Great Valley B took third. They look just as deep as the A team, with four excellent scorers. Outside of a slightly lower power rate, their stats are almost a doppelganger for their A team, and Great Valley could quite honestly become the first school of the GPQB poll era to have two teams in the top 5 by year’s end. Trinity Catholic High School from Camp Hill finished in 4th. As the breakout team of last season, expectations were high but uncertain coming in. With this performance, they have put any doubts about their chops to rest. I read for them twice, and in those games they showed a few new-team knowledge gaps, but played with good strategy and teamwork. Luke’s 61 ppg was in the top 10 for the event.
Trinity’s 4th place finish came with a last question clinch over Penn Manor in round seven, who would in turn play Hempfield for 5th. The later team won that match. As last year’s state champions, Hempfield had quite a bit to replace, but it turns out much of the replacement was hiding in plain sight. Carsten was good last year, but was clearly under some shadow effect. Here, he broke out for 72 points per game, 4th overall, which would make any of his teammates on the state title team proud and established him as a major one to watch. They also debuted freshman Sebastian, brother of last year’s player of the year Will Yaeger, to a cool 30 points per game. Penn Manor continues to be a solid team, once again with their scoring coming mostly from Connor, who notched yet another scoring title with 121 points per game.

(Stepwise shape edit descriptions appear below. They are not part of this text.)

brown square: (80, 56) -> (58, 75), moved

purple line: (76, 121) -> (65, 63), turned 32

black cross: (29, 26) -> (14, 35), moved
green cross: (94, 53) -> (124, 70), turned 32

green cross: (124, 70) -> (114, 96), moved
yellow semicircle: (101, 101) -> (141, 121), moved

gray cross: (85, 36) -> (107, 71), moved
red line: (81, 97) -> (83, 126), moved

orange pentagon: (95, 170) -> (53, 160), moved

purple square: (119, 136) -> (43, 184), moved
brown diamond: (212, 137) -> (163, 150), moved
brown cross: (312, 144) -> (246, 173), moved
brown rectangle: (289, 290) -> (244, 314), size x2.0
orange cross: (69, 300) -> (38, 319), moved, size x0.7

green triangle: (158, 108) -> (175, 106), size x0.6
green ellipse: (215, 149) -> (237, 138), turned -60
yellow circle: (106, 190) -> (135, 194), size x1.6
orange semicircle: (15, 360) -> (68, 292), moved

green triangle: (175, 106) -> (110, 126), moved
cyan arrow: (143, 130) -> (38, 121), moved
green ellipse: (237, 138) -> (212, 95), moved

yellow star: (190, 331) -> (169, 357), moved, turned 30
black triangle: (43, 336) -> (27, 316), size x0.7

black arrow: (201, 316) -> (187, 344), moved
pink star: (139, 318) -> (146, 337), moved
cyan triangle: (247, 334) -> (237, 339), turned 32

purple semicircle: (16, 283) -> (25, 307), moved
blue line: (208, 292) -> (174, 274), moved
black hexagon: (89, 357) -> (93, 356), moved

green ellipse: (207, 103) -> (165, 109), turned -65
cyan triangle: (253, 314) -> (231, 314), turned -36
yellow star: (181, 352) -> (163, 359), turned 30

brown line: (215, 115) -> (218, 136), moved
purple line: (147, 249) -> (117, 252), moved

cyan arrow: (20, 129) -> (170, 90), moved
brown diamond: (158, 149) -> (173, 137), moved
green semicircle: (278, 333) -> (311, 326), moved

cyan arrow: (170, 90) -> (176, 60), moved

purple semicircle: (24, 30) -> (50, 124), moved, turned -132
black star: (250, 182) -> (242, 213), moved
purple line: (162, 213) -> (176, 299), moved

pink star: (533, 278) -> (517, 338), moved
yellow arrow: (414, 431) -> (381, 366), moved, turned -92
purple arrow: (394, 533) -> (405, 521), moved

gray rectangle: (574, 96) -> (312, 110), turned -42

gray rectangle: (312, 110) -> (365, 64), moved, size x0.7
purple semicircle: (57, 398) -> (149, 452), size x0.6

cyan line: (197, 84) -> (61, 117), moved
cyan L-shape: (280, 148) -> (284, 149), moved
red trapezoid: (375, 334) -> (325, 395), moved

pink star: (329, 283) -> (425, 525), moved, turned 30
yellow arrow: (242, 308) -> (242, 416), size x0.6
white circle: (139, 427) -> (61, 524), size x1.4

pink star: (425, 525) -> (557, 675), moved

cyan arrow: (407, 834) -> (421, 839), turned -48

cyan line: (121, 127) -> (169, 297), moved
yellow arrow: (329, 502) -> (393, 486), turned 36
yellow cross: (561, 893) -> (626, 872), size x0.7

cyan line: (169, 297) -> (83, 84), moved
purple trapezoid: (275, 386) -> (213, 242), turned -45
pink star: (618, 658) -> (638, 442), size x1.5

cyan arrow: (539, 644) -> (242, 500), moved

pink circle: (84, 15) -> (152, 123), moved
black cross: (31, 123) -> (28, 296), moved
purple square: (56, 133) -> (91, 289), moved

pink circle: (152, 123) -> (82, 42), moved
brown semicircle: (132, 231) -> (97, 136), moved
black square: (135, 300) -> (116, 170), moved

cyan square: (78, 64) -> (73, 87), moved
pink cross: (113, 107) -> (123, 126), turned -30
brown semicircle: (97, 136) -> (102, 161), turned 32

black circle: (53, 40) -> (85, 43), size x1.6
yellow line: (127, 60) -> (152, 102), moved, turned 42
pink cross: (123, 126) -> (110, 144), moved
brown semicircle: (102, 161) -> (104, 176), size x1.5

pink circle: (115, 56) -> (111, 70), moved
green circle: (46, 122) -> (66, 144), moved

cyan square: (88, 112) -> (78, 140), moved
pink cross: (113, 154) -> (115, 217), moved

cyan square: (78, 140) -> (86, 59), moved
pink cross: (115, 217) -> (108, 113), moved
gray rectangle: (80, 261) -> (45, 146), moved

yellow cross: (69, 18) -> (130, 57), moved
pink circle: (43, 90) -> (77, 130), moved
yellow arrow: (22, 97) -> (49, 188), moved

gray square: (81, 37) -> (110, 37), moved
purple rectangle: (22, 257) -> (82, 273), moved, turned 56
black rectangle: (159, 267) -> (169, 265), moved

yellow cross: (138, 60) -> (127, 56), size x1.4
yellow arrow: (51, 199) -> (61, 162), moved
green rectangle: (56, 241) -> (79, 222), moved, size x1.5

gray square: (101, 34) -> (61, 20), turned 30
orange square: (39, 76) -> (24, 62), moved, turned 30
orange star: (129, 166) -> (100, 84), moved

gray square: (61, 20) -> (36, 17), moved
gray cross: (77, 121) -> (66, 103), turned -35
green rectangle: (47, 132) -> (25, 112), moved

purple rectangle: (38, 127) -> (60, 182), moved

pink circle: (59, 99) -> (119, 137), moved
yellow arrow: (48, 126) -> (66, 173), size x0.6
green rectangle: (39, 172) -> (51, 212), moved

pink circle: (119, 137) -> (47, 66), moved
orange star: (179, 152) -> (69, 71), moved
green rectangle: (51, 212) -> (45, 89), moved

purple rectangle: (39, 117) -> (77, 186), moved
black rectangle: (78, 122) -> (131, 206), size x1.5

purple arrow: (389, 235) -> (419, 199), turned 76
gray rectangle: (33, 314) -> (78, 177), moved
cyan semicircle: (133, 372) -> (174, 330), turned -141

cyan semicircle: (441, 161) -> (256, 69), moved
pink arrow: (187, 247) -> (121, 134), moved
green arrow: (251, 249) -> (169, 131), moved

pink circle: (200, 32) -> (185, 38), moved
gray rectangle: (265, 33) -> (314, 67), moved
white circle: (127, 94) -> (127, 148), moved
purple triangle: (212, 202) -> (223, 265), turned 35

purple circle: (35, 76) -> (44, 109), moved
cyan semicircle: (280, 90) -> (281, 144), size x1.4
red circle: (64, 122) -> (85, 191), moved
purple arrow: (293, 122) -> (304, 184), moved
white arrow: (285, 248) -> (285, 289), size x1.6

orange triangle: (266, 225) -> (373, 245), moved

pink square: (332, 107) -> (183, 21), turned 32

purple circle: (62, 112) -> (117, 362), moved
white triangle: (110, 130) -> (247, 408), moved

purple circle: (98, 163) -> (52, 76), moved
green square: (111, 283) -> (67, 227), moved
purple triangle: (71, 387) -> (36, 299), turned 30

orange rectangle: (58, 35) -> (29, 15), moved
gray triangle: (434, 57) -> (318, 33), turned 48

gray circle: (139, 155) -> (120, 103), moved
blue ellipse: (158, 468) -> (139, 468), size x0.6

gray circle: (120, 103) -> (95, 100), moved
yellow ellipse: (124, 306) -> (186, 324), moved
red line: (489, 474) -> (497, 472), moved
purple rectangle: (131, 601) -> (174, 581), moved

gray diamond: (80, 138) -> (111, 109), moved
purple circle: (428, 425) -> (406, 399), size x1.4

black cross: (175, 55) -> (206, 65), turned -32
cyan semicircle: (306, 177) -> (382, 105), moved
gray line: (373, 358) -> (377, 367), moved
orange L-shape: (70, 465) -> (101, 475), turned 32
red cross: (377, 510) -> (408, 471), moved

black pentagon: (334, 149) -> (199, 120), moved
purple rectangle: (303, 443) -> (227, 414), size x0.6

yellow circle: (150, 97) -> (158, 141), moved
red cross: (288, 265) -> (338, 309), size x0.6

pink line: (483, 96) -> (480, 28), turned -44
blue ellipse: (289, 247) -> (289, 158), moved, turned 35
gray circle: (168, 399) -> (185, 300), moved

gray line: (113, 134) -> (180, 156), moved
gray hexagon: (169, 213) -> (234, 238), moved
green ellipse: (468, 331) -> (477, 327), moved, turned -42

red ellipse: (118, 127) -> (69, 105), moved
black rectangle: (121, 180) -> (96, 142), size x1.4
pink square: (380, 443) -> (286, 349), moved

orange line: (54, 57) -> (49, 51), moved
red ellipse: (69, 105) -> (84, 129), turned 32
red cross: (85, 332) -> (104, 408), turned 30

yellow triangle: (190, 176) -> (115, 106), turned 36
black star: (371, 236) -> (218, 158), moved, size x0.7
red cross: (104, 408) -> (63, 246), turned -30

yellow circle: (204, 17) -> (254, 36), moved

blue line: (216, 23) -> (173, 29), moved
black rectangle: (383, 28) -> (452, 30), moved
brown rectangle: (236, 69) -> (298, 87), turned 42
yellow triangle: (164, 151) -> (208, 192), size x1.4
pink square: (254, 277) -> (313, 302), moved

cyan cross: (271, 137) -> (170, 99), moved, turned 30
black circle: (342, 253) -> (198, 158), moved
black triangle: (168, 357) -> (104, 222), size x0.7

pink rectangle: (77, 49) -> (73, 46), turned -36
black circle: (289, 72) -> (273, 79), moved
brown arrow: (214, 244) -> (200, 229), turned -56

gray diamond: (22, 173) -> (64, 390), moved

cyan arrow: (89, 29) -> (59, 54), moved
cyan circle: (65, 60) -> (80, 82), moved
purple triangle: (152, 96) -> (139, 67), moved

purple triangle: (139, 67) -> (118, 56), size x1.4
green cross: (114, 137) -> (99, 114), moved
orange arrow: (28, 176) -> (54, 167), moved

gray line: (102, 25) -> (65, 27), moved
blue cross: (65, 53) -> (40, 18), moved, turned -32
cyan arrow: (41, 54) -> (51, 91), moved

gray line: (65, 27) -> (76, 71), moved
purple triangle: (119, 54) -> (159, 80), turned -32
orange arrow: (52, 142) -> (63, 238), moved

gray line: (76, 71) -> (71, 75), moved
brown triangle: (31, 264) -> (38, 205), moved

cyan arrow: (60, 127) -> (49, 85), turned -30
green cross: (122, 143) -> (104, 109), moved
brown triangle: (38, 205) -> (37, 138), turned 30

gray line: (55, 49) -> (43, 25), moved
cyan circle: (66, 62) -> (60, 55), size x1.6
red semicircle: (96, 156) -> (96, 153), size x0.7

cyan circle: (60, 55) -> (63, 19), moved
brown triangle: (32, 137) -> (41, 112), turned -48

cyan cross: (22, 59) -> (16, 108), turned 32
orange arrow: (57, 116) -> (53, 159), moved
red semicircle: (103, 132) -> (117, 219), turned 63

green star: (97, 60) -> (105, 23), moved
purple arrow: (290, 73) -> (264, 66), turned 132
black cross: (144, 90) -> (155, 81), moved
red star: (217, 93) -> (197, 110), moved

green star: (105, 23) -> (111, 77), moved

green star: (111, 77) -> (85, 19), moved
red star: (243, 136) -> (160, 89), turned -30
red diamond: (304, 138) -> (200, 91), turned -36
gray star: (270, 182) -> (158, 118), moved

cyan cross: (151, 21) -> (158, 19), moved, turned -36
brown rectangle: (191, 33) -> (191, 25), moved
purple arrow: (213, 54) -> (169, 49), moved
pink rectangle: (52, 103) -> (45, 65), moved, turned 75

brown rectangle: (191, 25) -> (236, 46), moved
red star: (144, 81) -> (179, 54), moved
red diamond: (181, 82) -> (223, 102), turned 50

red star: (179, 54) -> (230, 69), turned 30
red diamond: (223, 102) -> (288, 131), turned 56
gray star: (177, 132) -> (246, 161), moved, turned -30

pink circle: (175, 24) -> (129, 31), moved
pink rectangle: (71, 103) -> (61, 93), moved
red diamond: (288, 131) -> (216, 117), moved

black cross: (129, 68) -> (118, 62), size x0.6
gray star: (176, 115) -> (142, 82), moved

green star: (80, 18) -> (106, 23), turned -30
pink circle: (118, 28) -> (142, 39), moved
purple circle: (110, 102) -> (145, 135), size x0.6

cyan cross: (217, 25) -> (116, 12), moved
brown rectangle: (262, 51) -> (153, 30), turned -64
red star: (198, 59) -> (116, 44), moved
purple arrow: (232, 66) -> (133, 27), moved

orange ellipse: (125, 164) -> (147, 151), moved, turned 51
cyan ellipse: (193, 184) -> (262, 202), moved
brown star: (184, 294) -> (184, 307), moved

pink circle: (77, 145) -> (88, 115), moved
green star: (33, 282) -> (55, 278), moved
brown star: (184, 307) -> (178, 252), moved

Also making the playoffs were Friends Select A and B, Manheim Township B, Great Valley C, a house team from Henderson (mostly their B and C team players), and New Jersey’s Ranney school. This was our first look at full strength FSS this year, and they looked quality as always. Their power rate is notably behind other top teams right now, which possibly explains the 7th place finish. Don’t overlook them, however, as they could just be warming up. Meanwhile, all of these PA schools shows continue to show depth, and will remain factors for years.
Renaissance A enjoying their Henderson Invitational experience.
In first consolation, Downingtown East B took top honors, with a 7-3 record and an undefeated afternoon. Many of their wins were close and clutch, particularly a 25 ppb performance against Emmaus A in round seven which allowed them a rare win with only eight tossups answered. Oxford A also stood out as an up-and-coming team. Traditionally a bottom dweller in the Chester County league, Oxford has made great strides of late, and seem to be studying hard. Chris’ 79 points per game was 3rd at the event and lead them to a winning record. Lancaster Mennonite and Cedar Crest A represented the Lancaster-Lebanon league well, with several strong wins. While perhaps not strong enough to challenge the top 3 in the Lanc-Leb circuit yet, they have enough raw talent to build for more and better down the road. Downingtown East’s A team also made this bracket.
Lower on down, we saw new look Camp Hill return to the circuit in the midst of a coaching change and full scale rebuild. With 15 points per bonus, they have a good bit to work with, and they remain one of Pennsylvania’s top small schools. PALCS and Renaissance Academy, two Chester County charters, also played and got in a number of good buzzes. I was also encouraged by two new school debuts. West Chester Rustin, one of Henderson’s sister schools, made its first pyramidal tournament at this event. They went 3-7, and had a lot of deep knowledge that impressed many moderators. John Paul II high school also returned to the invitational circuit for the first time in a few years, and performed well for a group of inexperienced players. We hope to see both again very soon.
As a Henderson alum, it’s always wonderful to go back and staff there, and see how so many players enjoy the game. I saw a lot of happy people yesterday, and that’s the best part of any quizbowl tournament. Happy Thanksgiving to all GPQB readers!